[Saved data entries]
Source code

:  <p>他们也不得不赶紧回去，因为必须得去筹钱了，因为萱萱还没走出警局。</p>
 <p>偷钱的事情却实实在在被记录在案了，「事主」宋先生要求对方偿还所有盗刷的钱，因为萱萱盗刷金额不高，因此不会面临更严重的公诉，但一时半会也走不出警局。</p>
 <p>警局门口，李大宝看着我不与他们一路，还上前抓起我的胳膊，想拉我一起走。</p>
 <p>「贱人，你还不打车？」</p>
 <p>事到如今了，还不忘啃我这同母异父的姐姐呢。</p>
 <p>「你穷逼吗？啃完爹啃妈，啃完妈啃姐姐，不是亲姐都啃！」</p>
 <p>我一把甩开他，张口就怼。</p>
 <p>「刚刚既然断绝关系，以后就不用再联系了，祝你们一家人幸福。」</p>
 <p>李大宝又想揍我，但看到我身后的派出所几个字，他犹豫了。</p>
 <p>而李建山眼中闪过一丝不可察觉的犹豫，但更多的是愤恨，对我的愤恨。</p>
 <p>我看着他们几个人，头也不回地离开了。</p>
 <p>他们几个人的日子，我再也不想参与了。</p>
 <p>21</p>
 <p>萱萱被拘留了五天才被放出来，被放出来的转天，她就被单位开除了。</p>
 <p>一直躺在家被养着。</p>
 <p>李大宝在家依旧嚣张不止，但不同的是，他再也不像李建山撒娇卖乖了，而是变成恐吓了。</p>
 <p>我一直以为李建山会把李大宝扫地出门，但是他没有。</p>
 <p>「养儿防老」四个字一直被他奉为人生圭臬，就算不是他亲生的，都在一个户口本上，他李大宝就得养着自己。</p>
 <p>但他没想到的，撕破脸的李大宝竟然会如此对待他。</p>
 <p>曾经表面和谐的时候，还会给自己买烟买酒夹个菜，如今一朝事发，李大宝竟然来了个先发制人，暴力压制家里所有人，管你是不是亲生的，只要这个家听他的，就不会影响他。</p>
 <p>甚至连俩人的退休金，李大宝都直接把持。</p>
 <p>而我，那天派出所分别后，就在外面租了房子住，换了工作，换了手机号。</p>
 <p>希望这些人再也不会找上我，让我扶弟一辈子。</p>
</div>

◆ What the task requires
Convert each line of the data above into a JSON list of strings, with one string per line and blank lines left out.

◆ Answer to the problem
[
  "Source code",
  ":  <p>他们也不得不赶紧回去，因为必须得去筹钱了，因为萱萱还没走出警局。</p>",
  " <p>偷钱的事情却实实在在被记录在案了，「事主」宋先生要求对方偿还所有盗刷的钱，因为萱萱盗刷金额不高，因此不会面临更严重的公诉，但一时半会也走不出警局。</p>",
  " <p>警局门口，李大宝看着我不与他们一路，还上前抓起我的胳膊，想拉我一起走。</p>",
  " <p>「贱人，你还不打车？」</p>",
  " <p>事到如今了，还不忘啃我这同母异父的姐姐呢。</p>",
  " <p>「你穷逼吗？啃完爹啃妈，啃完妈啃姐姐，不是亲姐都啃！」</p>",
  " <p>我一把甩开他，张口就怼。</p>",
  " <p>「刚刚既然断绝关系，以后就不用再联系了，祝你们一家人幸福。」</p>",
  " <p>李大宝又想揍我，但看到我身后的派出所几个字，他犹豫了。</p>",
  " <p>而李建山眼中闪过一丝不可察觉的犹豫，但更多的是愤恨，对我的愤恨。</p>",
  " <p>我看着他们几个人，头也不回地离开了。</p>",
  " <p>他们几个人的日子，我再也不想参与了。</p>",
  " <p>21</p>",
  " <p>萱萱被拘留了五天才被放出来，被放出来的转天，她就被单位开除了。</p>",
  " <p>一直躺在家被养着。</p>",
  " <p>李大宝在家依旧嚣张不止，但不同的是，他再也不像李建山撒娇卖乖了，而是变成恐吓了。</p>",
  " <p>我一直以为李建山会把李大宝扫地出门，但是他没有。</p>",
  " <p>「养儿防老」四个字一直被他奉为人生圭臬，就算不是他亲生的，都在一个户口本上，他李大宝就得养着自己。</p>",
  " <p>但他没想到的，撕破脸的李大宝竟然会如此对待他。</p>",
  " <p>曾经表面和谐的时候，还会给自己买烟买酒夹个菜，如今一朝事发，李大宝竟然来了个先发制人，暴力压制家里所有人，管你是不是亲生的，只要这个家听他的，就不会影响他。</p>",
  " <p>甚至连俩人的退休金，李大宝都直接把持。</p>",
  " <p>而我，那天派出所分别后，就在外面租了房子住，换了工作，换了手机号。</p>",
  " <p>希望这些人再也不会找上我，让我扶弟一辈子。</p>",
  "</div>"
]